In this study, the research team led by Vrijheid aimed to associate several chemical, exterior, social and lifestyle exhibitions (92 during pregnancy and 116 when the children were 6-11 years old), with molecular profiles in the same children (DNA methylation and gene transcription in blood, plasma proteins and metabolites in serum and urine). The analysis included 1,301 mother-child pairs of the Human Early Childhood Exposome (HELIX), a long-term cohort study in six European countries (Spain, UK, France, Lithuania, Norway and Greece).
“High-performance computing, using massive parallel computers, has allowed us to overcome one of the main challenges in big data ‘omics’ analysis,” says Juan R. González, co-lead author. The analysis identified 1,170 significant associations (249 during pregnancy and 921 during childhood) which provide insight into potential biological reactions and sources of exposure. Exposures during pregnancysuch as maternal smoking, cadmium, a heavy metal, or molybdenum, a trace element, were mainly associated with changes in DNA methylation. In contrast, childhood exhibits were associated with signatures at all molecular levels, more particularly with metabolites in serum. The results revealed, for example, that children are exposed to chemical pollutants through their diet.
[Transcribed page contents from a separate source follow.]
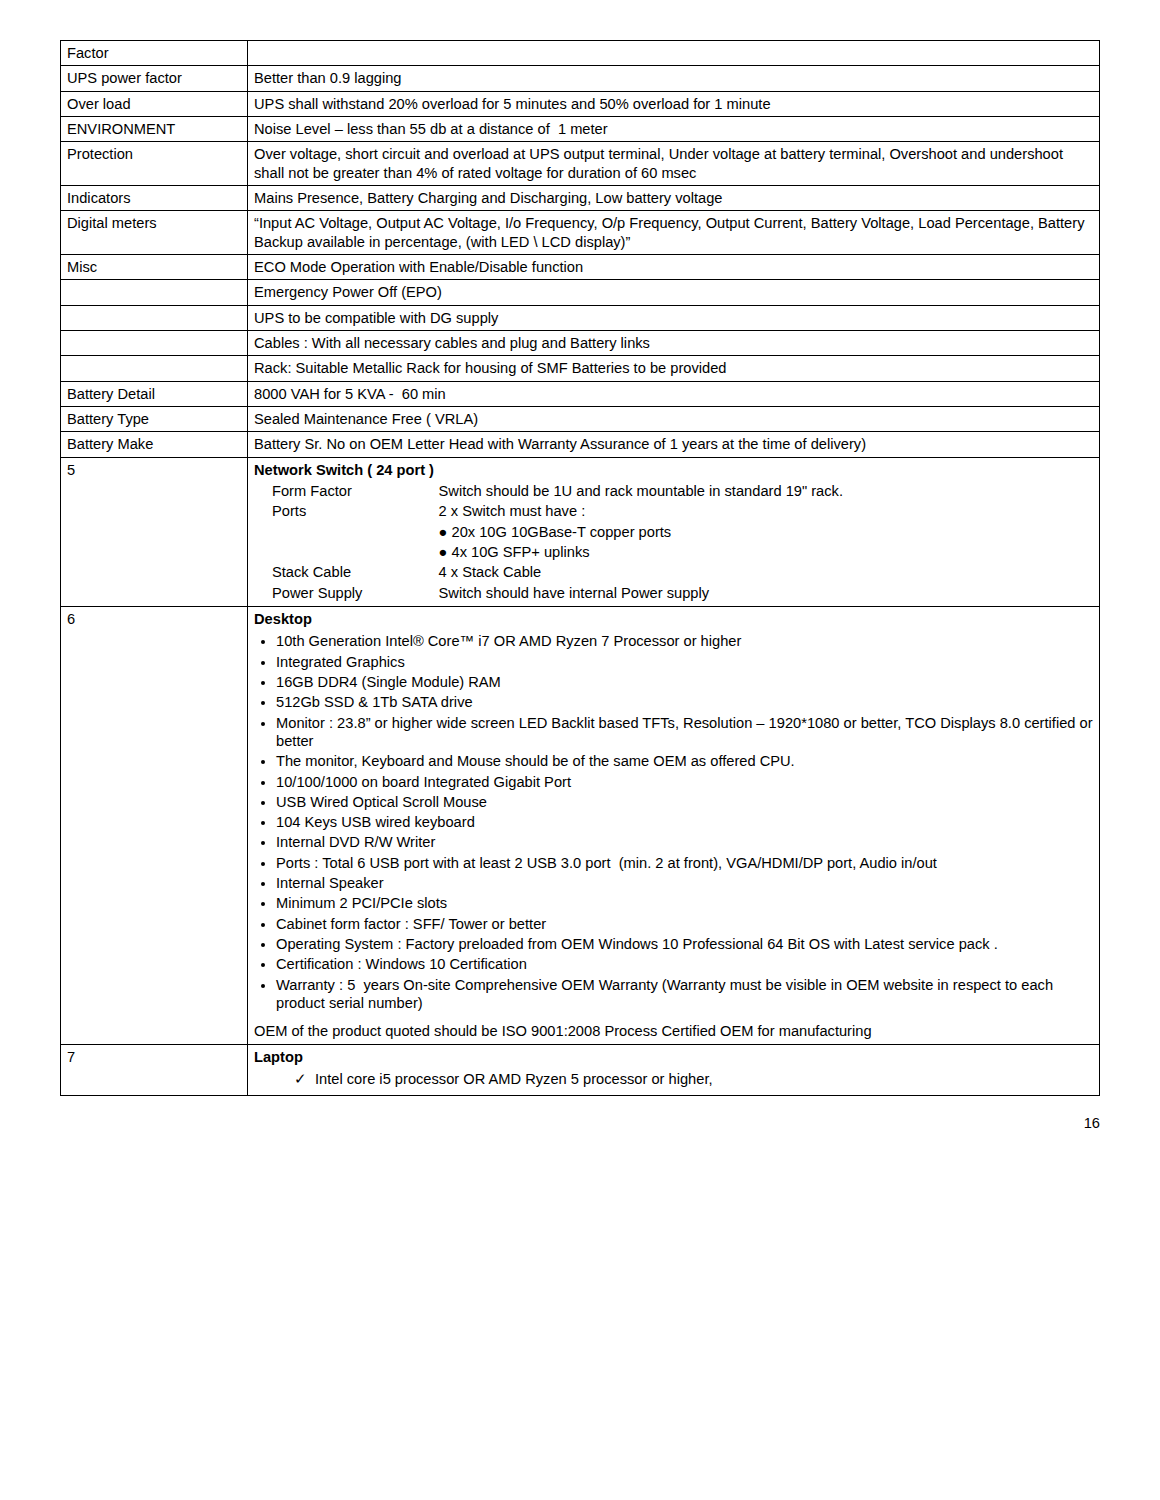| Factor | |
| UPS power factor | Better than 0.9 lagging |
| Over load | UPS shall withstand 20% overload for 5 minutes and 50% overload for 1 minute |
| ENVIRONMENT | Noise Level – less than 55 db at a distance of 1 meter |
| Protection | Over voltage, short circuit and overload at UPS output terminal, Under voltage at battery terminal, Overshoot and undershoot shall not be greater than 4% of rated voltage for duration of 60 msec |
| Indicators | Mains Presence, Battery Charging and Discharging, Low battery voltage |
| Digital meters | “Input AC Voltage, Output AC Voltage, I/o Frequency, O/p Frequency, Output Current, Battery Voltage, Load Percentage, Battery Backup available in percentage, (with LED \ LCD display)” |
| Misc | ECO Mode Operation with Enable/Disable function |
| | Emergency Power Off (EPO) |
| | UPS to be compatible with DG supply |
| | Cables : With all necessary cables and plug and Battery links |
| | Rack: Suitable Metallic Rack for housing of SMF Batteries to be provided |
| Battery Detail | 8000 VAH for 5 KVA - 60 min |
| Battery Type | Sealed Maintenance Free ( VRLA) |
| Battery Make | Battery Sr. No on OEM Letter Head with Warranty Assurance of 1 years at the time of delivery) |
| 5 | Network Switch ( 24 port ) / Form Factor / Switch should be 1U and rack mountable in standard 19" rack. / / Ports / 2 x Switch must have : / / / ● 20x 10G 10GBase-T copper ports / / / ● 4x 10G SFP+ uplinks / / Stack Cable / 4 x Stack Cable / / Power Supply / Switch should have internal Power supply / |
| 6 | Desktop 10th Generation Intel® Core™ i7 OR AMD Ryzen 7 Processor or higher Integrated Graphics 16GB DDR4 (Single Module) RAM 512Gb SSD & 1Tb SATA drive Monitor : 23.8” or higher wide screen LED Backlit based TFTs, Resolution – 1920*1080 or better, TCO Displays 8.0 certified or better The monitor, Keyboard and Mouse should be of the same OEM as offered CPU. 10/100/1000 on board Integrated Gigabit Port USB Wired Optical Scroll Mouse 104 Keys USB wired keyboard Internal DVD R/W Writer Ports : Total 6 USB port with at least 2 USB 3.0 port (min. 2 at front), VGA/HDMI/DP port, Audio in/out Internal Speaker Minimum 2 PCI/PCIe slots Cabinet form factor : SFF/ Tower or better Operating System : Factory preloaded from OEM Windows 10 Professional 64 Bit OS with Latest service pack . Certification : Windows 10 Certification Warranty : 5 years On-site Comprehensive OEM Warranty (Warranty must be visible in OEM website in respect to each product serial number) OEM of the product quoted should be ISO 9001:2008 Process Certified OEM for manufacturing |
| 7 | Laptop Intel core i5 processor OR AMD Ryzen 5 processor or higher, |
16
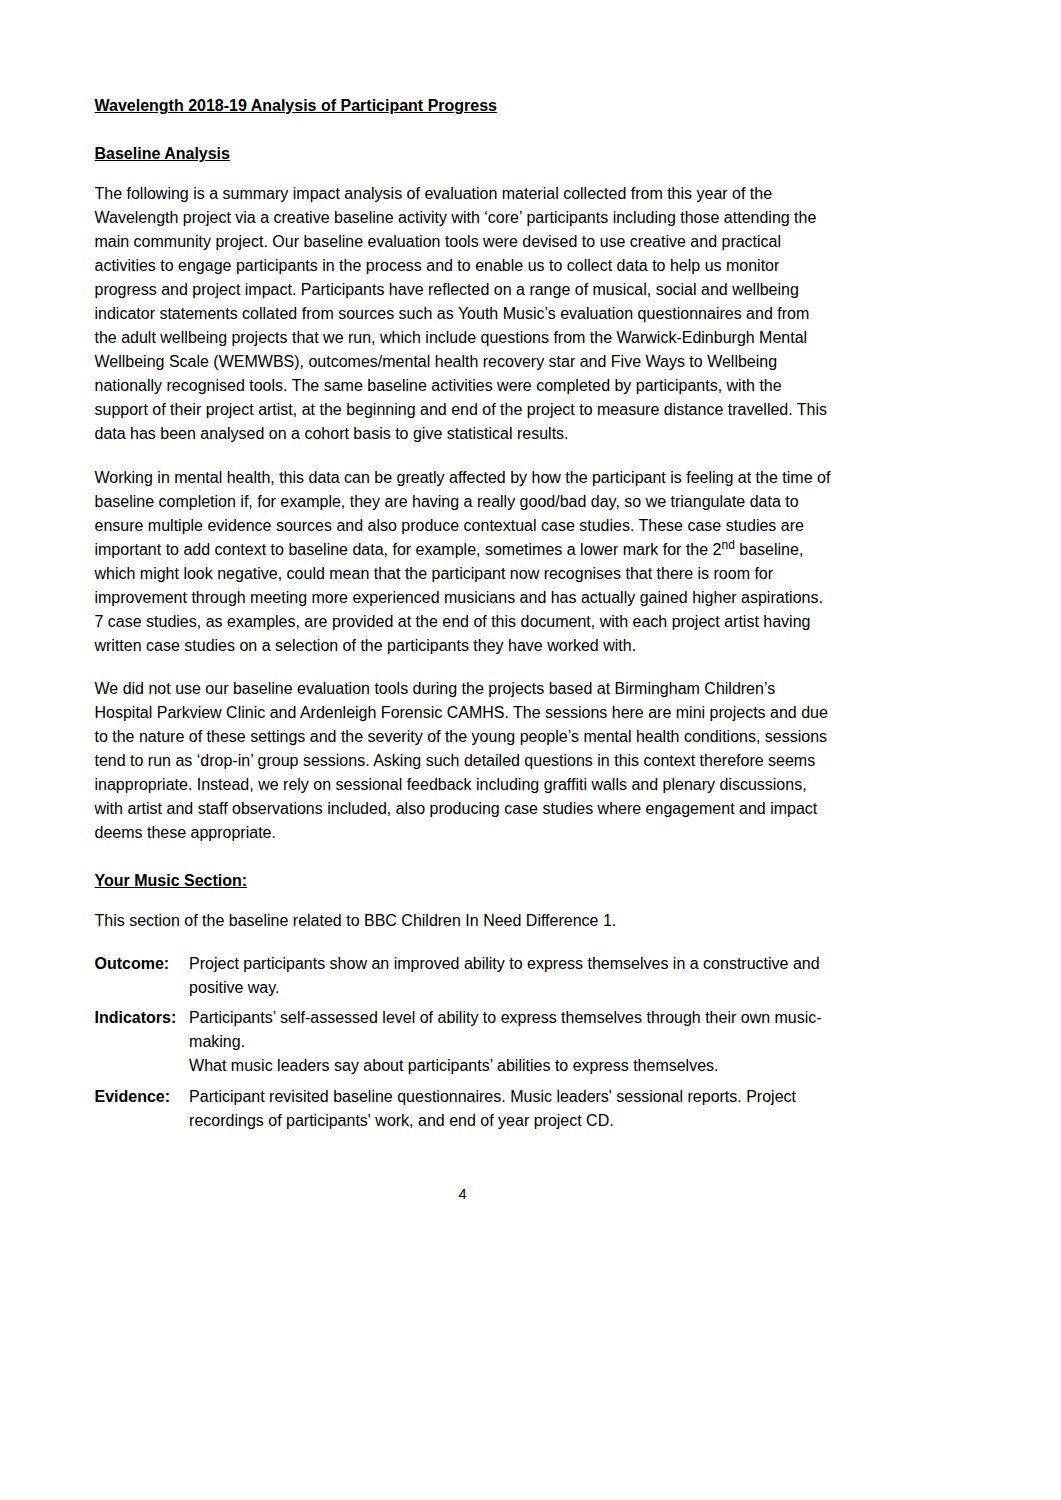Wavelength 2018-19 Analysis of Participant Progress
Baseline Analysis
The following is a summary impact analysis of evaluation material collected from this year of the Wavelength project via a creative baseline activity with ‘core’ participants including those attending the main community project. Our baseline evaluation tools were devised to use creative and practical activities to engage participants in the process and to enable us to collect data to help us monitor progress and project impact. Participants have reflected on a range of musical, social and wellbeing indicator statements collated from sources such as Youth Music’s evaluation questionnaires and from the adult wellbeing projects that we run, which include questions from the Warwick-Edinburgh Mental Wellbeing Scale (WEMWBS), outcomes/mental health recovery star and Five Ways to Wellbeing nationally recognised tools. The same baseline activities were completed by participants, with the support of their project artist, at the beginning and end of the project to measure distance travelled. This data has been analysed on a cohort basis to give statistical results.
Working in mental health, this data can be greatly affected by how the participant is feeling at the time of baseline completion if, for example, they are having a really good/bad day, so we triangulate data to ensure multiple evidence sources and also produce contextual case studies. These case studies are important to add context to baseline data, for example, sometimes a lower mark for the 2nd baseline, which might look negative, could mean that the participant now recognises that there is room for improvement through meeting more experienced musicians and has actually gained higher aspirations. 7 case studies, as examples, are provided at the end of this document, with each project artist having written case studies on a selection of the participants they have worked with.
We did not use our baseline evaluation tools during the projects based at Birmingham Children’s Hospital Parkview Clinic and Ardenleigh Forensic CAMHS. The sessions here are mini projects and due to the nature of these settings and the severity of the young people’s mental health conditions, sessions tend to run as ‘drop-in’ group sessions. Asking such detailed questions in this context therefore seems inappropriate. Instead, we rely on sessional feedback including graffiti walls and plenary discussions, with artist and staff observations included, also producing case studies where engagement and impact deems these appropriate.
Your Music Section:
This section of the baseline related to BBC Children In Need Difference 1.
| Outcome: | Project participants show an improved ability to express themselves in a constructive and positive way. |
| Indicators: | Participants’ self-assessed level of ability to express themselves through their own music-making. What music leaders say about participants’ abilities to express themselves. |
| Evidence: | Participant revisited baseline questionnaires. Music leaders' sessional reports. Project recordings of participants' work, and end of year project CD. |
4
“We identified novel multi-omic associations with children’s exposure to essential trace minerals, weather conditions, indoor air quality, phthalates and parabens,” says Lea Master, first author. “By visualizing these associations as networks, one can better understand whether a given molecular profile is linked to multiple exposures or vice versa, and thus identify potential biological pathways,” she adds.
Indeed, the findings give plausible mechanisms of disease for six groups of exposures: copper, tobacco smoke, indoor air quality during childhood, persistent organic pollutants, phthalates and parabens and meteorological conditions. For instance, copper exposure of children was associated with nearly 90 molecular characteristics, including increased levels of C-reactive protein (a marker of inflammation). Temperature, humidity and other weather conditions during the month prior to sample collection, were associated with serum metabolites involved in sleep and depression, proteins involved in thermoregulation, and immune response genes.
“With the rich information on exposomes and molecules available in our catalog, we provide a valuable resource to the scientific community to find the exhibition biomarkersexposure identification sourcesimprove understanding of the disease mechanismsand ultimately the promotion of public health Strategiesconcludes Vrijheid.